* **DATA TO PROCESS**:
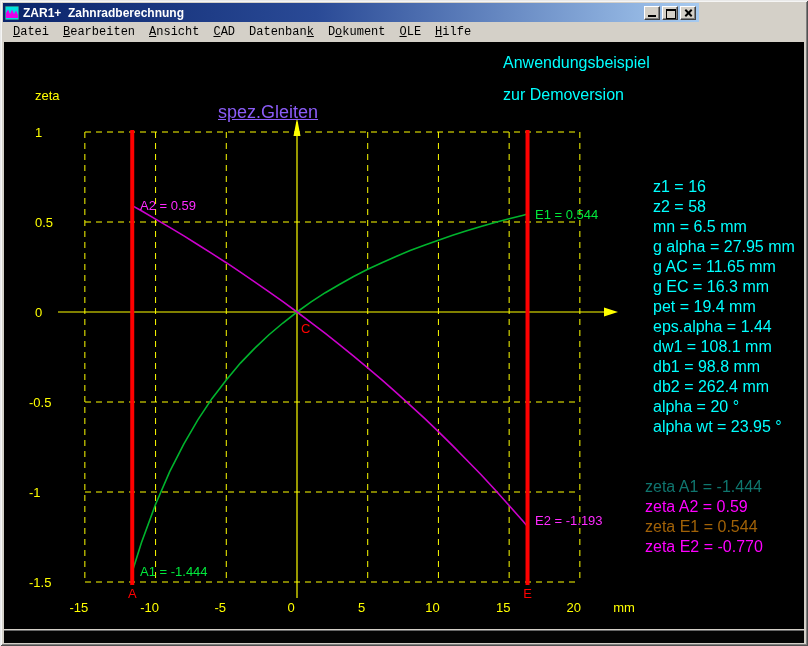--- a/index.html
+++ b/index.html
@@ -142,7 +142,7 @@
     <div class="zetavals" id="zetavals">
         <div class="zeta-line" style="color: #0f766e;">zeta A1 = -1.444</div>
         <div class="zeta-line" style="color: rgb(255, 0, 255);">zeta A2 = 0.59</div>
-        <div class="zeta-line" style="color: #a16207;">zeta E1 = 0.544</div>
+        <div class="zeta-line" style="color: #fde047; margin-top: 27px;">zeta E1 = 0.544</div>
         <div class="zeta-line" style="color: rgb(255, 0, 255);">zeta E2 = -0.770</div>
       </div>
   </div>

* **WHAT IS REQUIRED**: Show all lines in the entries above where the string "style" appears.

* **WRITTEN ANSWER**:
         <div class="zeta-line" style="color: #0f766e;">zeta A1 = -1.444</div>
         <div class="zeta-line" style="color: rgb(255, 0, 255);">zeta A2 = 0.59</div>
-        <div class="zeta-line" style="color: #a16207;">zeta E1 = 0.544</div>
+        <div class="zeta-line" style="color: #fde047; margin-top: 27px;">zeta E1 = 0.544</div>
         <div class="zeta-line" style="color: rgb(255, 0, 255);">zeta E2 = -0.770</div>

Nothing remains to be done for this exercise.